Ford will in Europa weitere Stellen abbauen. Das teilte der Betriebsrat des Autoherstellers mit. Man sei informiert worden, dass es in Köln und an Standorten anderer EU-Staaten ein weiteres Restrukturierungsprogramm geben werde, sagte der Betriebsratschef von Ford Europa, Benjamin Gruschka, der Deutschen Presse-Agentur in Köln. Man solle „schlanker und effizienter“ werden.

Gruschkas Angaben zufolge ist es schon das vierte Restrukturierungsprogramm seit 2018. Damals hatte Ford in Köln noch knapp 20.000 Beschäftigte. Inzwischen sind es nur noch rund 13.000. Der genaue Umfang des geplanten Stellenabbaus für Deutschland ist noch unklar, diesen will das Management dem Betriebsrat zufolge erst Ende Juni bekanntgeben. Das Unternehmen war für Presseanfragen zunächst nicht erreichbar. Zuvor hatte der „Kölner Stadt-Anzeiger“ berichtet.

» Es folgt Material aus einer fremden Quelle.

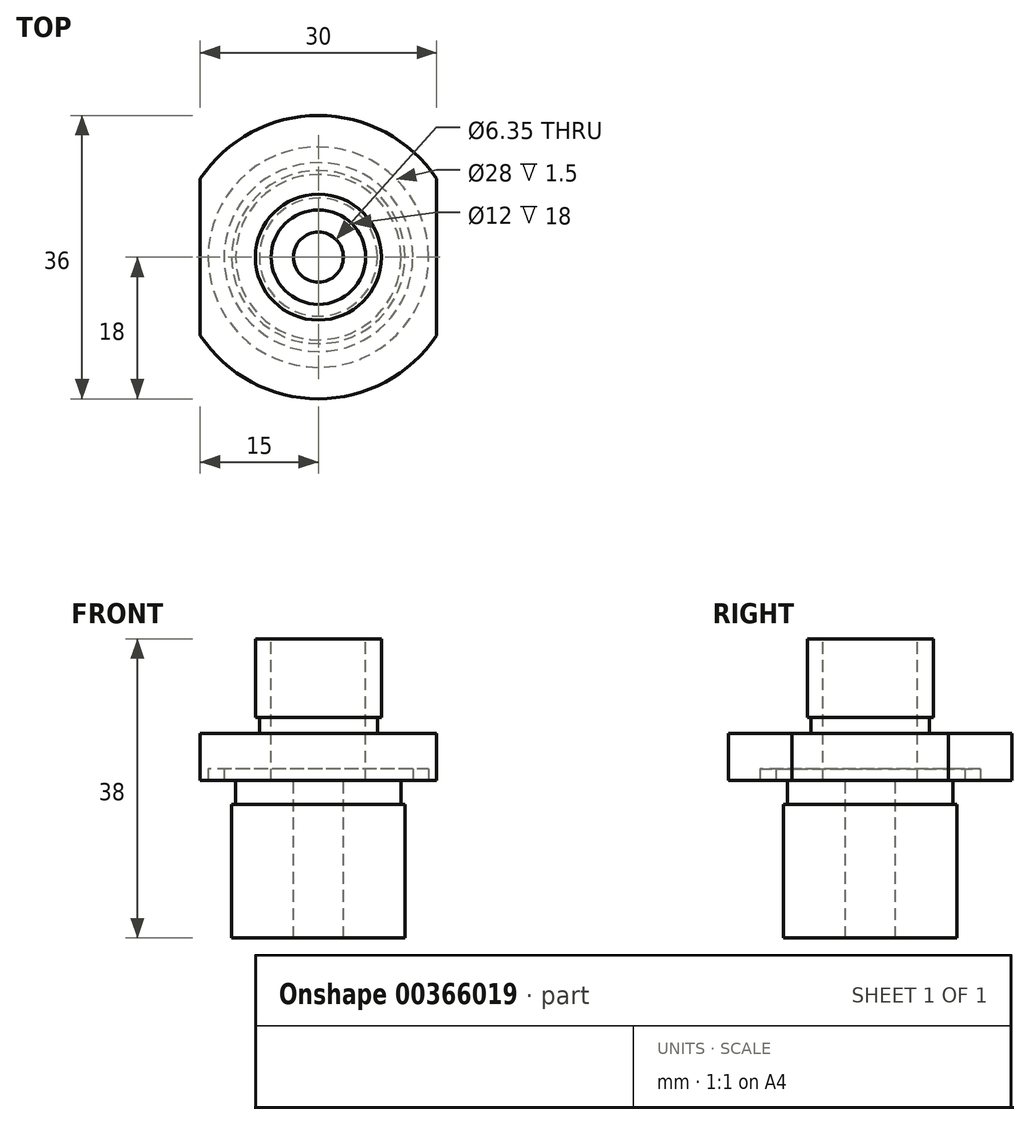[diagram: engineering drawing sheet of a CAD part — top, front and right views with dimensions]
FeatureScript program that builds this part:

Investitionen in den Standort Köln

Ford ist in einer schwierigen Phase. Langjährig bewährte Verbrennermodelle wie der Kleinwagen Fiesta wurden ausgemustert, der Pkw-Marktanteil von Ford in Europa sank über die Jahre. Teile der Entwicklungsabteilung verlagerte der Autohersteller in die USA.

Mit einer Investition von knapp zwei Milliarden Euro setzte der US-Konzern aber weiter auf seinen Kölner Standort, der neben der Europazentrale auch die Produktion umfasst. Erst kürzlich rollte der erste elektrische Ford Explorer als Serienfahrzeug vom Band – es ist der erste für den Massenmarkt hergestellte E-Auto von Ford Europa, für den Autohersteller ist es ein Hoffnungsträger.

Ein zweites Modell soll noch dieses Jahr folgen. Die Produktionskapazität für diese beiden Modelle beträgt künftig insgesamt bis zu 250.000 Fahrzeuge im Jahr. Allerdings kann der Konzern mit seinen elektrischen Modellen noch keine Gewinne erzielen. Aufgrund sehr niedriger Stückzahlen überwiegen noch die hohen Investitionen in die Antriebssparte. So weist Ford im ersten Quartal 2024 für seine E-Autosparte einen Verlust von 1,3 Milliarden US-Dollar aus – bei etwa 10.000 verkauften Einheiten im Zeitraum.

„Unsicherheit statt Fokus auf Markteinführung“

Betriebsrat Gruschka kritisierte die Entscheidung scharf: „Anstatt sich auf die Markteinführung der zwei Kölner Elektroautos zu konzentrieren, verursacht das europäische Top-Management mit seiner Ankündigung einer neuen Restrukturierungswelle viel Unsicherheit“, sagte der Betriebsratschef. Man habe gerade erst einen Restrukturierungsplan abgeschlossen und schon folge der nächste.

Bei einer Betriebsversammlung am Dienstagmorgen (18. Juni) hatte sich das Management nach Angaben des Betriebsrats ferngehalten und damit den Arbeitnehmervertretern überlassen, die schlechte Nachricht zu überbringen.

Neben Köln hat Ford in Deutschland noch einen Standort im saarländischen Saarlouis. Dort soll die Produktion Ende 2025 eingestellt werden – das wurde schon vor längerer Zeit entschieden.